Vais-je retomber dans un monde de petits objets, de petits individus ?

La douloureuse surprise des songes qui m’interdit tout espoir de repos rend inconcevable le néant.

Et si la mort n’était qu’un mot ?

Ma cravate ne demanderait pourtant qu’à faire de moi un pendu. J’aime la légende de la mandragore. J’aime aussi en vérité l’odeur de la semence humaine. Homme mort, ferai-je pousser une plante entre les lattes de ce parquet ? — Mais non, cabotin. Tu vas encore temporiser. Tu es passé par le point magnifique. Et déjà tu cherches à gagner du temps, à perdre ta vie.

Il faut parler de fuite ou de ruse.

Je suis devant mon papier, docile aux arabesques de ma plume. D’ici quelques minutes, j’aurai perdu jusqu’au souvenir d’une peur à la consolante pureté ? Je ne serai même plus en danger.

En effet tout ce qui de nous est susceptible de se traduire par des gestes ou des phrases n’est plus à craindre. A espérer non plus d’ailleurs.

Voici l’heure de dormir et de se régénérer par quelque bon cauchemar.

Or, au réveil, juste après la minute nécessaire pour reconnaître mon corps, mon lit, ma chambre, j’aurais honte de n’avoir pu supporter la compagnie des problèmes sans symbole de la voix, de l’écriture ou des êtres. Ainsi la sécurité fabriquée marque non un progrès mais une décadence dont au reste aucun critérium raisonnable ne permet de juger ; seule contraint à penser ainsi cette sensation d’âme à quoi nous devons, bien plus qu’à notre intelligence victorieuse, le bonheur sinon d’éprouver du moins de toucher la vérité.

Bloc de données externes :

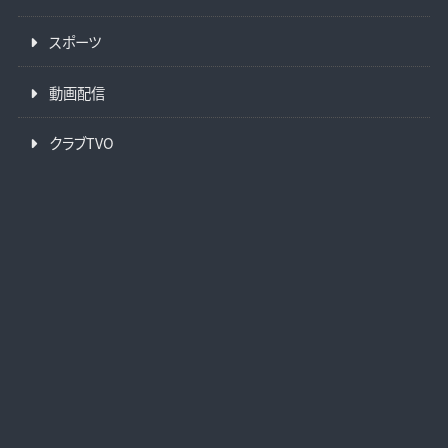
スポーツ
動画配信
クラブTVO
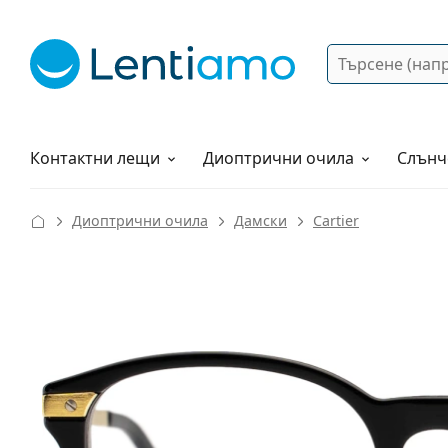
Търсене
Вход
Web навигация
Разтвори
Как да поръчам?
Контактни лещи
Диоптрични очила
Слънч
Диоптрични очила
Дамски
Cartier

Or si la satisfaction de l’intelligence ne peut rien pour notre paix, combien moins utile encore sera l’aide des réussites humaines. C’est parce qu’elle me vaut, cette sensation de vérité, une joie telle que je n’en saurais rendre compte avec des mots humains, que je la crois d’un autre monde et que, sous l’action de son miracle, je me figure être déjà passé par les portes de la mort.

Avivée des seuls reflets de mes minutes, l’eau glisse entre mes doigts, plus furtive encore que le sable du sablier dont il est convenu qu’il donne l’image de la vie. Ce que je veux ce n’est ni du sable ni de l’eau mais une vérité indéniable comme un œuf. La vérité.